**Available data:**
↓↓↓

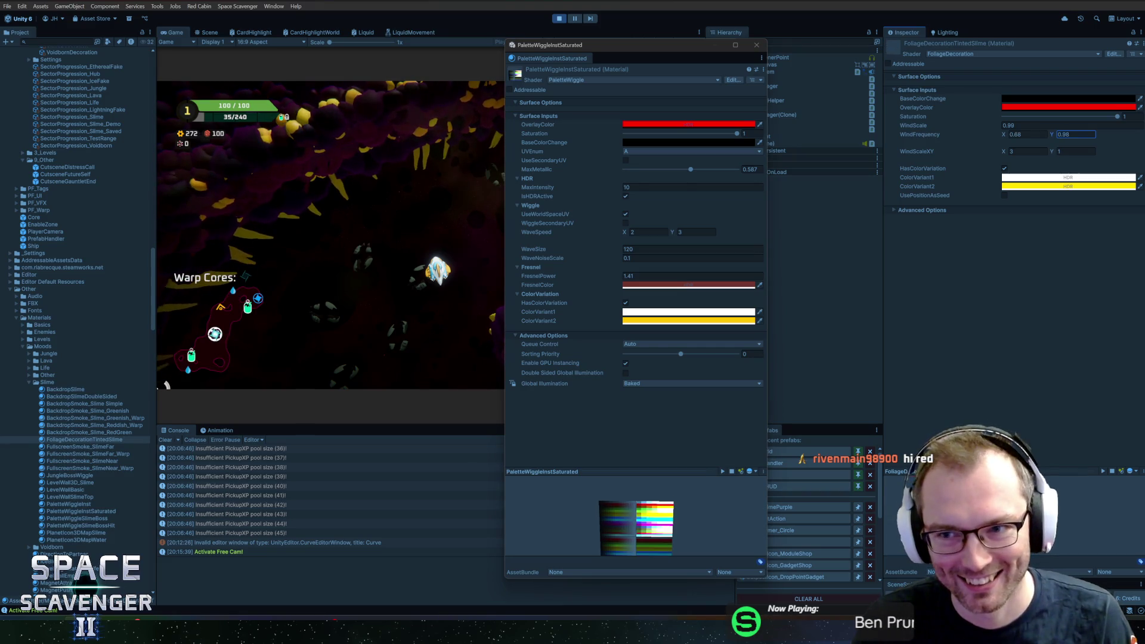
# Set the material's WindScaleXY X value to 9 and move on to its Y value.
pyautogui.click(1020, 151)
pyautogui.write('8')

↑↑↑

**Work to be completed:** Drop the images and return the data verbatim.

**Result:**
# Set the material's WindScaleXY X value to 9 and move on to its Y value.
pyautogui.click(1020, 151)
pyautogui.write('8')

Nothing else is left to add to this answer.